[Requirement] Look through the data below for the line with "fix (if any)" and the line with "(Overview & timeline)", then output those two and all lines in between, exactly as written.

Data extracts Block Start

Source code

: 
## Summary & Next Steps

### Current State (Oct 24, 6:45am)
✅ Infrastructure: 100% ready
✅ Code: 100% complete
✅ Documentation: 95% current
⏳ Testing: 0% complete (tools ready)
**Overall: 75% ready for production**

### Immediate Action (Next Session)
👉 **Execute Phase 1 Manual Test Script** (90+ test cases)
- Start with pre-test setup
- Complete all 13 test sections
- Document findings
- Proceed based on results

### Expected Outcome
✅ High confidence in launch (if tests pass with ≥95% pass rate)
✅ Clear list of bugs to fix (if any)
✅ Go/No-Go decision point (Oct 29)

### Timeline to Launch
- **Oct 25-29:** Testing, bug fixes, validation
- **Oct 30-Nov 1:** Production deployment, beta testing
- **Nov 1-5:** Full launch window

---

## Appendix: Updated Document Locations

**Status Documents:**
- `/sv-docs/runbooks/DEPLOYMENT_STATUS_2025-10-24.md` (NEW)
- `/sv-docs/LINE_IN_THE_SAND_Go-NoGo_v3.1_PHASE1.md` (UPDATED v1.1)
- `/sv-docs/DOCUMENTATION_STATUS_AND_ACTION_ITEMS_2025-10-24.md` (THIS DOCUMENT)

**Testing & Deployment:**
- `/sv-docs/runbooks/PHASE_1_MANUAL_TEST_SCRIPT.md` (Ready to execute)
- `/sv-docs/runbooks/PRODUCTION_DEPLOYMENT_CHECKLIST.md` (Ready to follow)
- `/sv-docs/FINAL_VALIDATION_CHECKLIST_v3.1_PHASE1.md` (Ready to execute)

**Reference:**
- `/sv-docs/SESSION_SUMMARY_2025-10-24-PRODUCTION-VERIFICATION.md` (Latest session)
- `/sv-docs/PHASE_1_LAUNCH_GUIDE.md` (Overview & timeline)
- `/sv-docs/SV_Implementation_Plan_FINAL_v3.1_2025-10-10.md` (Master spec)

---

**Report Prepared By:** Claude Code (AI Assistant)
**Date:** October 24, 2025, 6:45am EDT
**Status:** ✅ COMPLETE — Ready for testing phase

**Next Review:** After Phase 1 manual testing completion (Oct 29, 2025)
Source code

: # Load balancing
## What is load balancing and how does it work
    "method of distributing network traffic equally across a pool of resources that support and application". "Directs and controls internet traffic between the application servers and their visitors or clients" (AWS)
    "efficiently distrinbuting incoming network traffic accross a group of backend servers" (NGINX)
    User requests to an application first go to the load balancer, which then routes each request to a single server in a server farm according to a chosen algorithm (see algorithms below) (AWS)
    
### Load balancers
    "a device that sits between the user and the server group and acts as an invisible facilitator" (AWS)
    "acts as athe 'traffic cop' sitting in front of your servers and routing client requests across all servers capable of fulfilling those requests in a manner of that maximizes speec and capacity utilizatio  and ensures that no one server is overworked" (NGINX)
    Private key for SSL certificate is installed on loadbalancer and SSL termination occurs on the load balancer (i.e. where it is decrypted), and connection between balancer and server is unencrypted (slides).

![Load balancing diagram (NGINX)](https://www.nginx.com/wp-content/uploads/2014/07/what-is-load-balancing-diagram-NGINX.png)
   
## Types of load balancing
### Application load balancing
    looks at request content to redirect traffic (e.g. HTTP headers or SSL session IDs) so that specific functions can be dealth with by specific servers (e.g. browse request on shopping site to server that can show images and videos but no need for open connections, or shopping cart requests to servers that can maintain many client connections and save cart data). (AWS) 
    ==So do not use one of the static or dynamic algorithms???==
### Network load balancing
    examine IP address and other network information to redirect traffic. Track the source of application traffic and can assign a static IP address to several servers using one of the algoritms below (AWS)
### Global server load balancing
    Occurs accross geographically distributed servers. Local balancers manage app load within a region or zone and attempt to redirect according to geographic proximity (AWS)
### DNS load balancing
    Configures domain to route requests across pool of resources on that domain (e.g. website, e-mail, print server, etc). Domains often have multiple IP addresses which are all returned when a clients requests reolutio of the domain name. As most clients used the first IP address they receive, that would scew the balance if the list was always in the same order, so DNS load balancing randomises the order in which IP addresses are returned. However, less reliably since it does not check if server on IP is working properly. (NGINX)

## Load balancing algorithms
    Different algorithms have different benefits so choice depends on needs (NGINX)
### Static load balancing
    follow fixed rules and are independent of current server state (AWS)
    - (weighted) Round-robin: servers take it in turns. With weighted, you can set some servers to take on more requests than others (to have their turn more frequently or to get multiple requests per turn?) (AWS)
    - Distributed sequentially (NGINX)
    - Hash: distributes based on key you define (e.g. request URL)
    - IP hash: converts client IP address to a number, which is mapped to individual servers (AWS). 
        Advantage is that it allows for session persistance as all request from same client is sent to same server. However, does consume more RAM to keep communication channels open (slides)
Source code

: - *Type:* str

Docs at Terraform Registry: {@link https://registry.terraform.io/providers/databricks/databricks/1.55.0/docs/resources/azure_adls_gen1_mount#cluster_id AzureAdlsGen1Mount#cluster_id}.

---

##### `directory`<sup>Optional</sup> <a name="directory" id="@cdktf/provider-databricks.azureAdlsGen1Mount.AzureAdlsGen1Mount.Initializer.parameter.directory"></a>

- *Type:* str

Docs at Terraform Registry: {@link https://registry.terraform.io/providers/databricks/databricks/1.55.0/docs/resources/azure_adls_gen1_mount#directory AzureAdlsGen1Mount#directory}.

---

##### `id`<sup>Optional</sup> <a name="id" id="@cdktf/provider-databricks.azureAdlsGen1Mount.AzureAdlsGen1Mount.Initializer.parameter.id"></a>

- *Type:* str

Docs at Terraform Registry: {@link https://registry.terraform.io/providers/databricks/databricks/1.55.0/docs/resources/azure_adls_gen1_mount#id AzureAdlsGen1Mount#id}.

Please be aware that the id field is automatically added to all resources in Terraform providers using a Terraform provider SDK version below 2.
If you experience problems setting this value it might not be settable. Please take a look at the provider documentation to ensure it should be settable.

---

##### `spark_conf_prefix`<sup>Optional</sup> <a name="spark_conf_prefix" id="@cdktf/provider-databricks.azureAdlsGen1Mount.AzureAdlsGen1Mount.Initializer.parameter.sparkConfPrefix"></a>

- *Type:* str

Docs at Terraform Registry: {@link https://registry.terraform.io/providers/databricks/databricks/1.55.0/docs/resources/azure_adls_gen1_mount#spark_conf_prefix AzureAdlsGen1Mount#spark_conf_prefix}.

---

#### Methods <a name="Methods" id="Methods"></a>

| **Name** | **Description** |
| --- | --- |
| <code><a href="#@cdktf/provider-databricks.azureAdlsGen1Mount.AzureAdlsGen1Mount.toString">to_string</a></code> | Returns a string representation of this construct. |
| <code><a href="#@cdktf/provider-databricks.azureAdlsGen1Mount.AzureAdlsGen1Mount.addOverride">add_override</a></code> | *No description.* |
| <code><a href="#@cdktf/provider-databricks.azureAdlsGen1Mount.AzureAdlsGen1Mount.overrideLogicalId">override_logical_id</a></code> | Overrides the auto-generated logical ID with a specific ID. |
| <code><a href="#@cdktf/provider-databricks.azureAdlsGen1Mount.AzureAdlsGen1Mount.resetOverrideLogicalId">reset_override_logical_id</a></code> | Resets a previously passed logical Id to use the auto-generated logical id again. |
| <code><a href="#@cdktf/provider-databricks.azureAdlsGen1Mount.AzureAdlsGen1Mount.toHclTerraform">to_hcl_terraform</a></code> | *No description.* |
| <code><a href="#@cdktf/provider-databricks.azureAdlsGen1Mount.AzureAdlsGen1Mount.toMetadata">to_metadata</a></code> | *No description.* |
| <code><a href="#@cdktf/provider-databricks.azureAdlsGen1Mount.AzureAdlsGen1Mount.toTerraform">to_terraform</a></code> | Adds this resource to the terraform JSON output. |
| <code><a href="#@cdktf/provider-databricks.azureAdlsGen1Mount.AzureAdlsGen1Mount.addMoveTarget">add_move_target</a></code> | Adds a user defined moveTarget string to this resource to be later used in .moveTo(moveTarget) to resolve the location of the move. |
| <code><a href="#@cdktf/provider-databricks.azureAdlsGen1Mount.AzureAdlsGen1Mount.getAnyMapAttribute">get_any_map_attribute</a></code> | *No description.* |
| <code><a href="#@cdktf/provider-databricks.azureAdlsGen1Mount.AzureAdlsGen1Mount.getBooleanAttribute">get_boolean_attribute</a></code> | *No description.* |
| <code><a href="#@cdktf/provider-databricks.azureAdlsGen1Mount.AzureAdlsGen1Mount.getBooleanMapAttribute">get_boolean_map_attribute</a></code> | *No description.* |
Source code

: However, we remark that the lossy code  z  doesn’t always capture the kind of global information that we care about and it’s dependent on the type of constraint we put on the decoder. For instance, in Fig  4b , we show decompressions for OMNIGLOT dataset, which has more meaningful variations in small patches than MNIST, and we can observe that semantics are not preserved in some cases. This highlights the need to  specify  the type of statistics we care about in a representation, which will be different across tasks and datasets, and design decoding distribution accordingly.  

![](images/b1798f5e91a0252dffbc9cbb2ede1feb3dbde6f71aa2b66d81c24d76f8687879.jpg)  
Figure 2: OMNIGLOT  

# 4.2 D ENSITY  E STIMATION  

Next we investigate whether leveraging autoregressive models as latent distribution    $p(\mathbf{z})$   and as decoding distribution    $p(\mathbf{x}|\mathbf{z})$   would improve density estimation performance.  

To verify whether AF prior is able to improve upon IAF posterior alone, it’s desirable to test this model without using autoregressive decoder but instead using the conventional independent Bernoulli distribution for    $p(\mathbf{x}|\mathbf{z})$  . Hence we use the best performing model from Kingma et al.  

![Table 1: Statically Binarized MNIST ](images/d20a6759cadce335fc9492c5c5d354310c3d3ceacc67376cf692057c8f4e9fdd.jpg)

Data extracts Block End

[Response to the task]
✅ Clear list of bugs to fix (if any)
✅ Go/No-Go decision point (Oct 29)

### Timeline to Launch
- **Oct 25-29:** Testing, bug fixes, validation
- **Oct 30-Nov 1:** Production deployment, beta testing
- **Nov 1-5:** Full launch window

---

## Appendix: Updated Document Locations

**Status Documents:**
- `/sv-docs/runbooks/DEPLOYMENT_STATUS_2025-10-24.md` (NEW)
- `/sv-docs/LINE_IN_THE_SAND_Go-NoGo_v3.1_PHASE1.md` (UPDATED v1.1)
- `/sv-docs/DOCUMENTATION_STATUS_AND_ACTION_ITEMS_2025-10-24.md` (THIS DOCUMENT)

**Testing & Deployment:**
- `/sv-docs/runbooks/PHASE_1_MANUAL_TEST_SCRIPT.md` (Ready to execute)
- `/sv-docs/runbooks/PRODUCTION_DEPLOYMENT_CHECKLIST.md` (Ready to follow)
- `/sv-docs/FINAL_VALIDATION_CHECKLIST_v3.1_PHASE1.md` (Ready to execute)

**Reference:**
- `/sv-docs/SESSION_SUMMARY_2025-10-24-PRODUCTION-VERIFICATION.md` (Latest session)
- `/sv-docs/PHASE_1_LAUNCH_GUIDE.md` (Overview & timeline)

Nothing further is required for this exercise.